Personne ne sera surpris mais cela en dit long sur l’Espagne d’aujourd’hui. Invité sur la COPE mardi soir, Javier Tebas a ouvertement soutenu Vox, devenu en décembre le premier parti d’extrême droite à entrer au Parlement régional depuis la mort du dictateur Franco. “L’irruption de ce parti me semble être une bonne chose, une très bonne chose, a jugé le président de la Liga. Cela fait longtemps que je disais que l’Espagne avait besoin d’une alternative à l’image de ce que propose Vox. Si le parti conserve la ligne qui est la sienne, je voterais pour lui”, a-t-il ajouté, pour être encore plus clair, même s’il refuse toujours de se dire d’extrême droite.

 

 

Tebas chercherait-il aussi une place (ministre des sports ?) dans un futur gouvernement ? “Non, non, et je ne suis pas militant, a-t-il répondu. Et je travaille pour le foot pro donc je travaille pour l’Espagne aussi”, a assuré le meilleur hater du PSG, demandant “du respect” pour Vox et ses “400.000 électeurs en Andalousie”, la région la plus peuplée d’Espagne où il a obtenu 11% des voix (12 sièges).
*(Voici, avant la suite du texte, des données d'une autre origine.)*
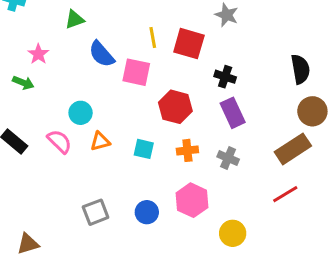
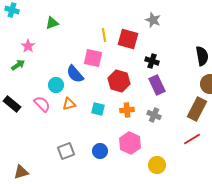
blue semicircle: (102, 54) -> (75, 74), moved
green arrow: (23, 83) -> (18, 65), turned -56
brown rectangle: (293, 149) -> (197, 109), turned -30

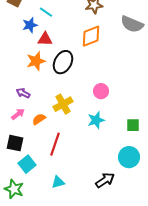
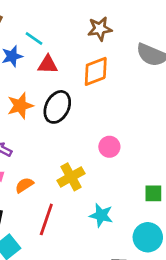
red triangle: (45, 39) -> (48, 64), moved
yellow cross: (63, 104) -> (71, 177), moved
cyan star: (96, 120) -> (101, 215), moved, turned 30

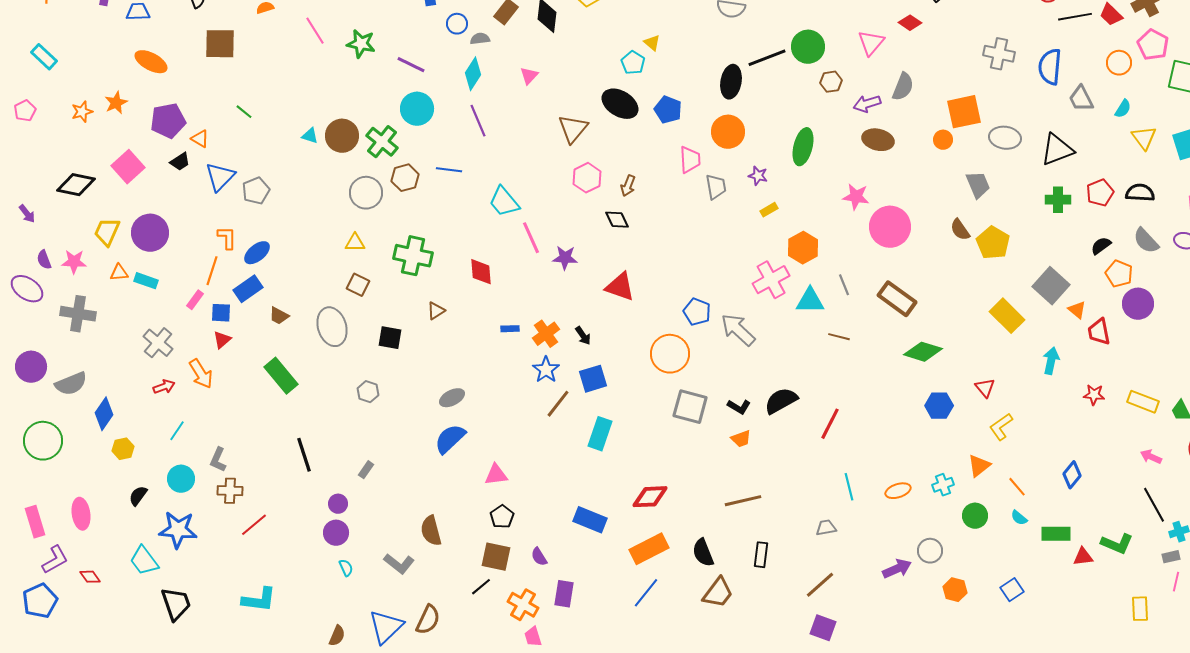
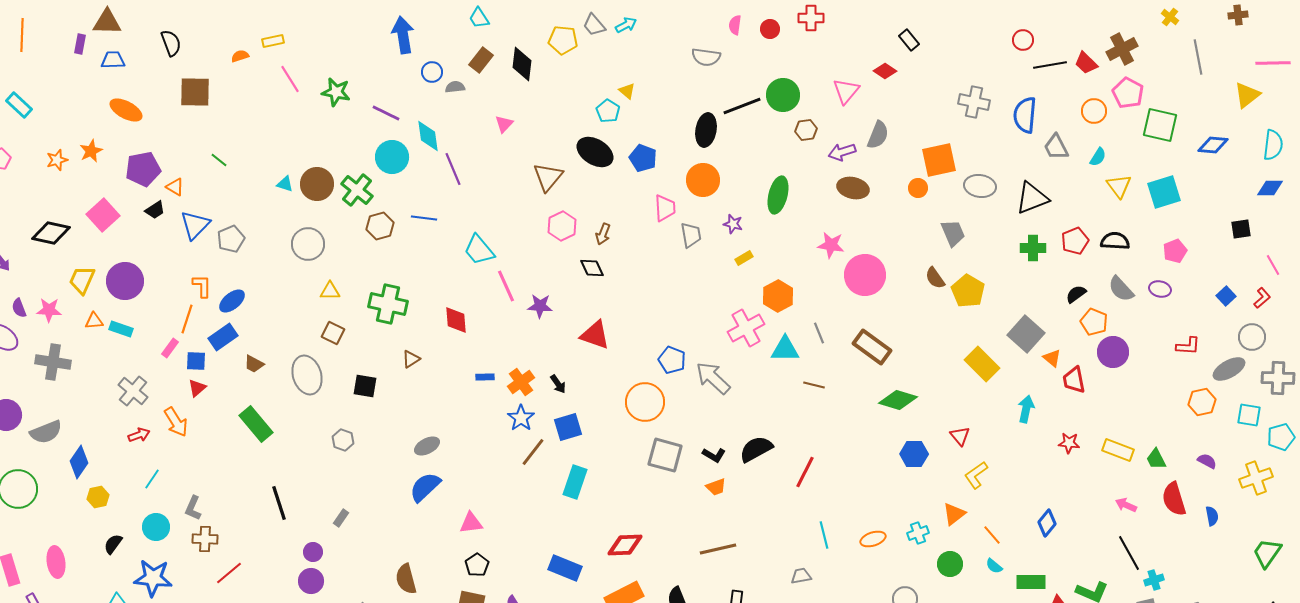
cyan diamond: (473, 74) -> (428, 136), moved, turned -40
gray circle: (366, 193) -> (308, 244), moved

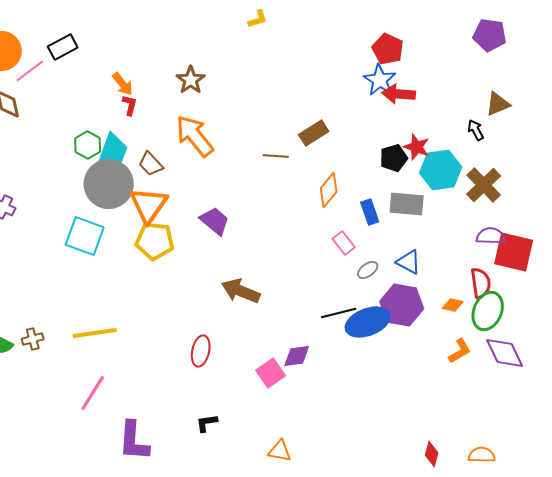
Un score qui a poussé le Parti populaire (droite, 26 sièges) et Ciudadanos (centre et soutien de Manuel Valls, 21 sièges) a passé un accord controversé avec un parti prônant la préférence nationale, l’interdiction des partis indépendantistes catalans, l’expulsion des immigrés illégaux et même l’abolition de la loi contre la violence machiste favorisant, selon le mouvement, les fausses plaintes de femmes “sans scrupule”.

 

 

 

Un clin d’oeil à Marine Le Pen

Ancien membre du groupe franquiste Fuerza Nueva dans sa jeunesse, Javier Tebas n’a jamais caché ses opinions dans une Espagne où l’extrême droite avait disparu de l’échiquier politique depuis Franco. En 2016, celui qui a eu des démêlés avec le fisc a par exemple déclaré qu’il manquait une “Marine Le Pen espagnole”.